Currently, Vesna, a Human Rights Center which provides legal advice and reports on human rights concerns faces dissolution in a case before the Supreme Court of Belarus. Other NGOs have received warnings that subject them to possible closure.
Mr. Chairman, respect for non-governmental organizations is enshrined in OSCE commitments. In Copenhagen in 1990, participating States pledged to "ensure that individuals are permitted to exercise the right to association, including the right to form, join and participate effectively in non-governmental organizations which seek the promotion and protection of human rights and fundamental freedoms, including trade unions and human rights monitoring groups." More recently, in the Charter for European Security adopted at the OSCE Summit in Istanbul in 1999, participating States went a step further, by pledging to "enhance the ability of NGOs to make their full contribution to the further development of civil society and respect for human rights and fundamental freedoms."
The assault on the NGO community in Belarus flies in the face of these commitments. No doubt, Belarus will want to argue it is simply complying with Belarusian law. That defense is unacceptable. If, in fact, there are laws that exist in Belarus and, applied properly, allow for a campaign of this kind, there is either a serious problem with the laws or their implementation. Either way, it is simply not tenable for Belarus to contend it is meeting its OSCE obligations to respect NGOs in the face of a campaign of this scale against them.
We urge Belarus to cease its attacks on NGOs and to allow them to make their invaluable contribution to Belarusian society. Belarus can take the first step by dismissing the case against Vesna. That should be quickly followed by decisions to reverse the closure of the other groups closed in recent months and to uphold media freedoms.
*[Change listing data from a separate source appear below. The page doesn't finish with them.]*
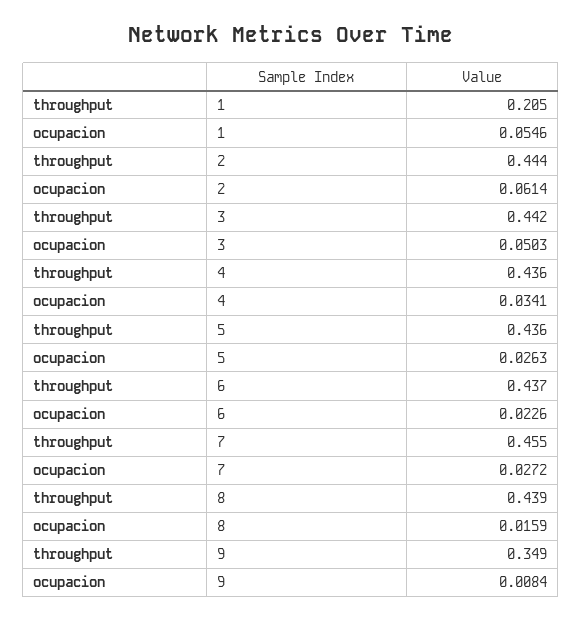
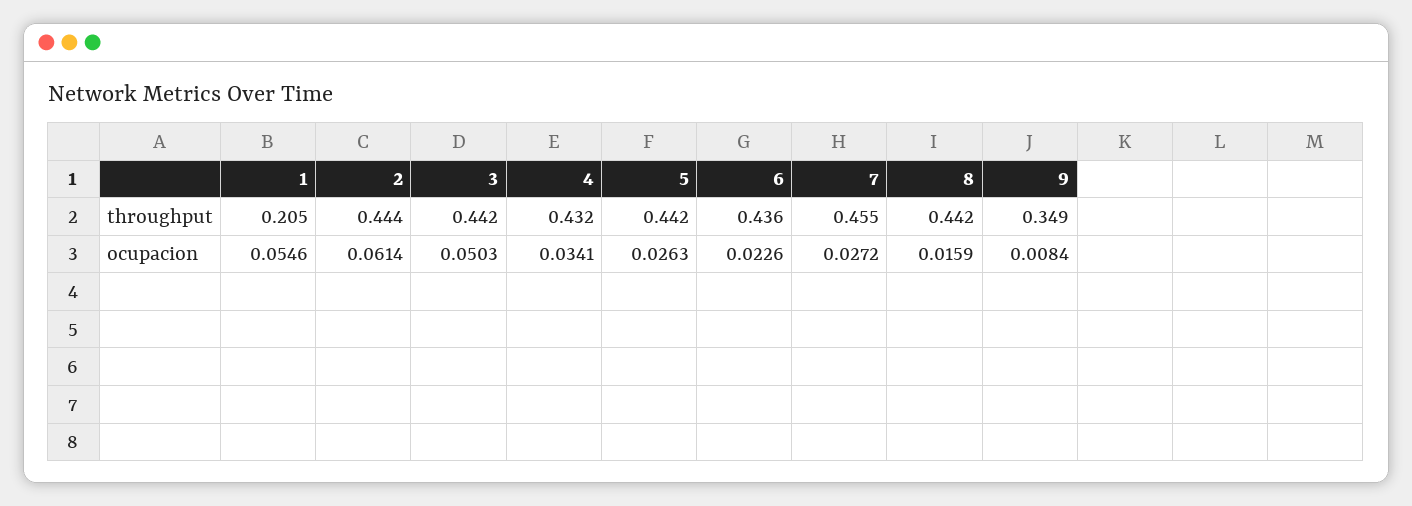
throughput, 4: 0.436 -> 0.432
throughput, 5: 0.436 -> 0.442
throughput, 6: 0.437 -> 0.436
throughput, 8: 0.439 -> 0.442

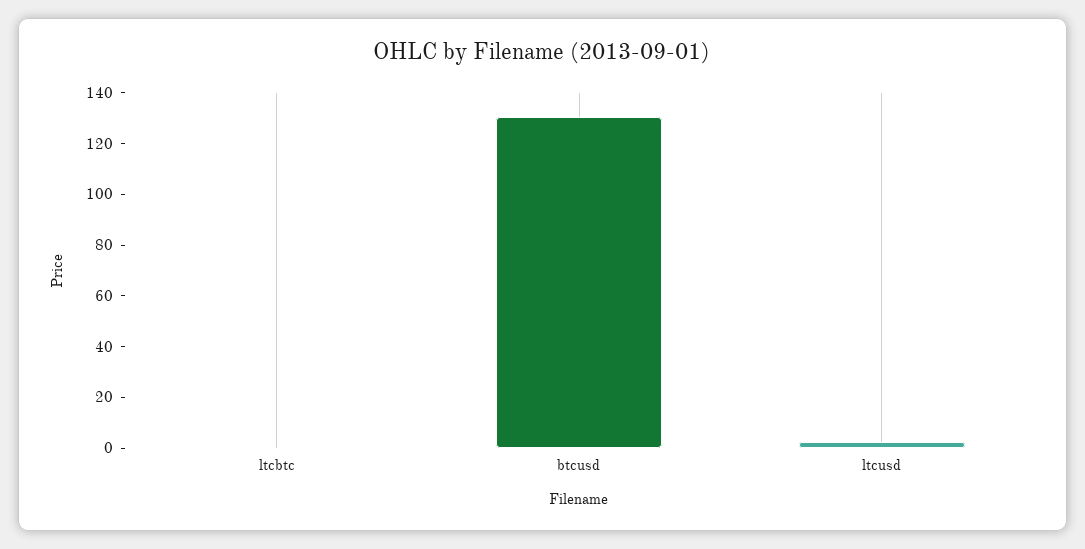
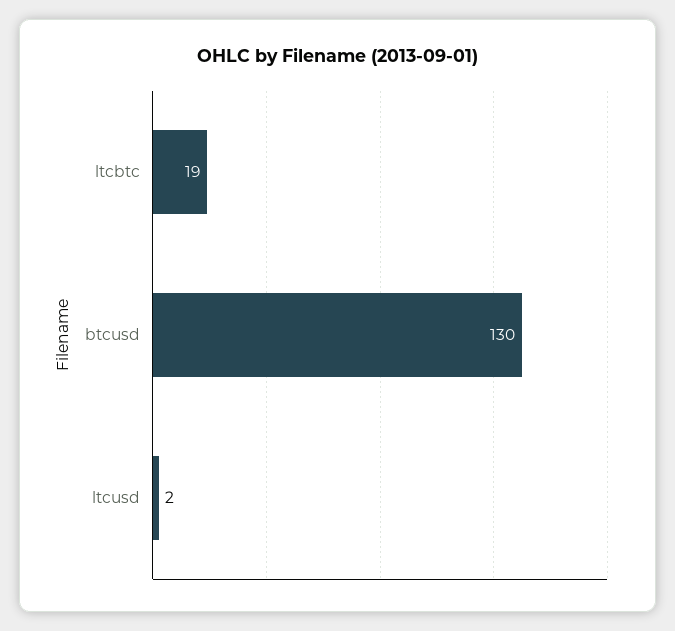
ltcbtc: 0 -> 19

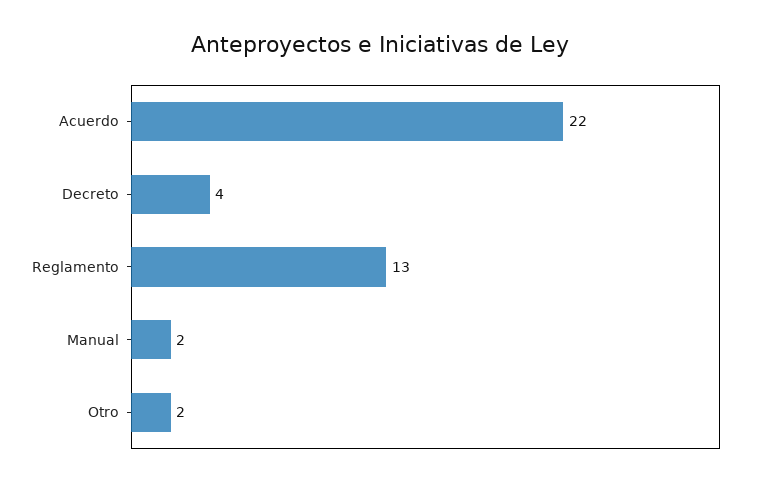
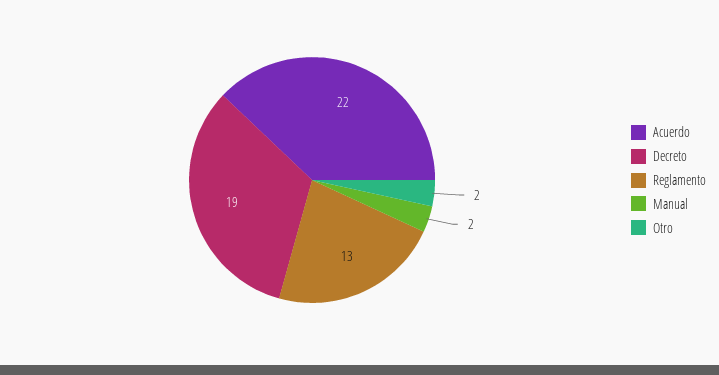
Decreto: 4 -> 19

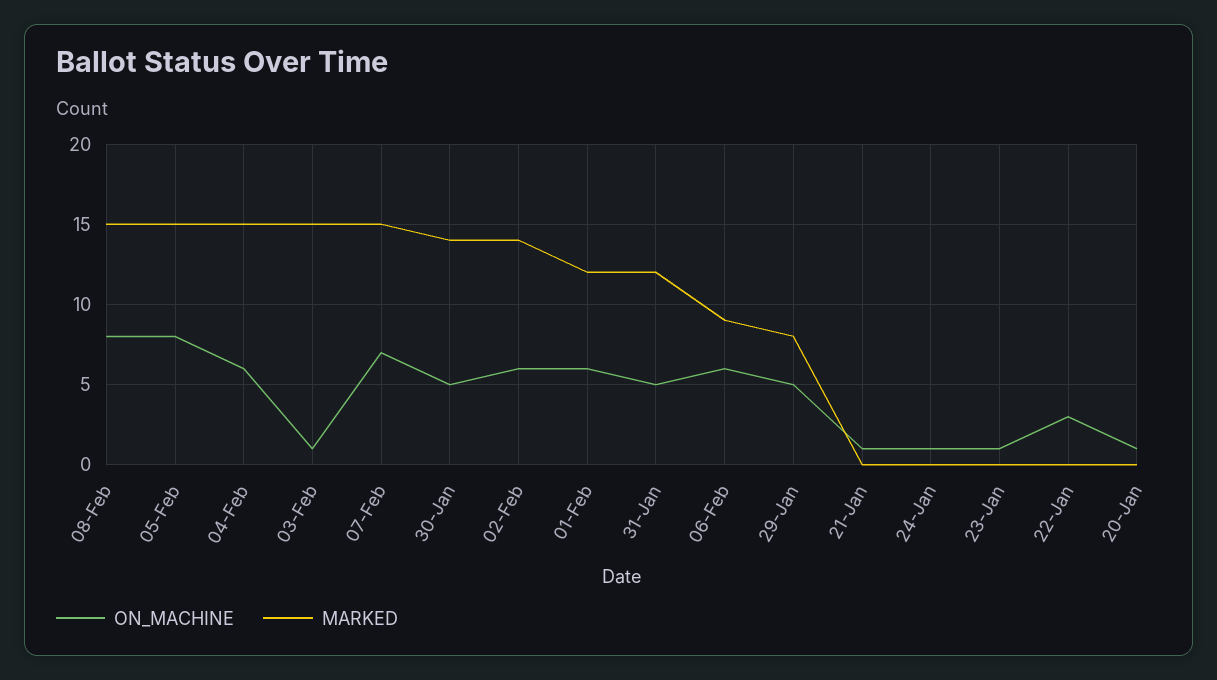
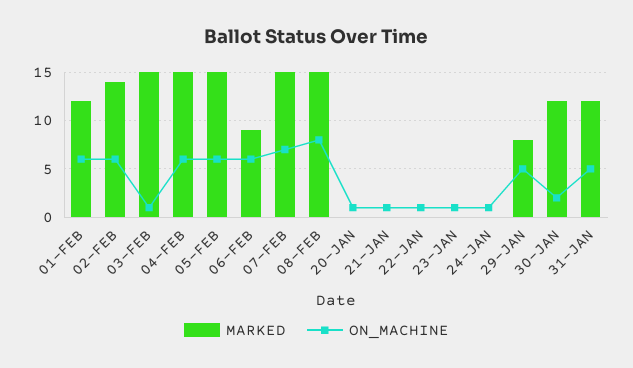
ON_MACHINE, 05-Feb: 8 -> 6
ON_MACHINE, 30-Jan: 5 -> 2
MARKED, 30-Jan: 14 -> 12
ON_MACHINE, 22-Jan: 3 -> 1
Mr. Chairman, Belarus is isolating itself and that is not in any one`s interest, not in its own, not in that of the United States, nor in any State gathered round this table. But only Belarus can overcome this plight by manifesting, in action, its respect for the principles of democracy and human rights enshrined in OSCE commitments. The OSCE`s Office in Minsk and ODIHR can provide valuable assistance. But, ultimately, the potential for genuine, substantive progress resides in the political will of the Belarusian.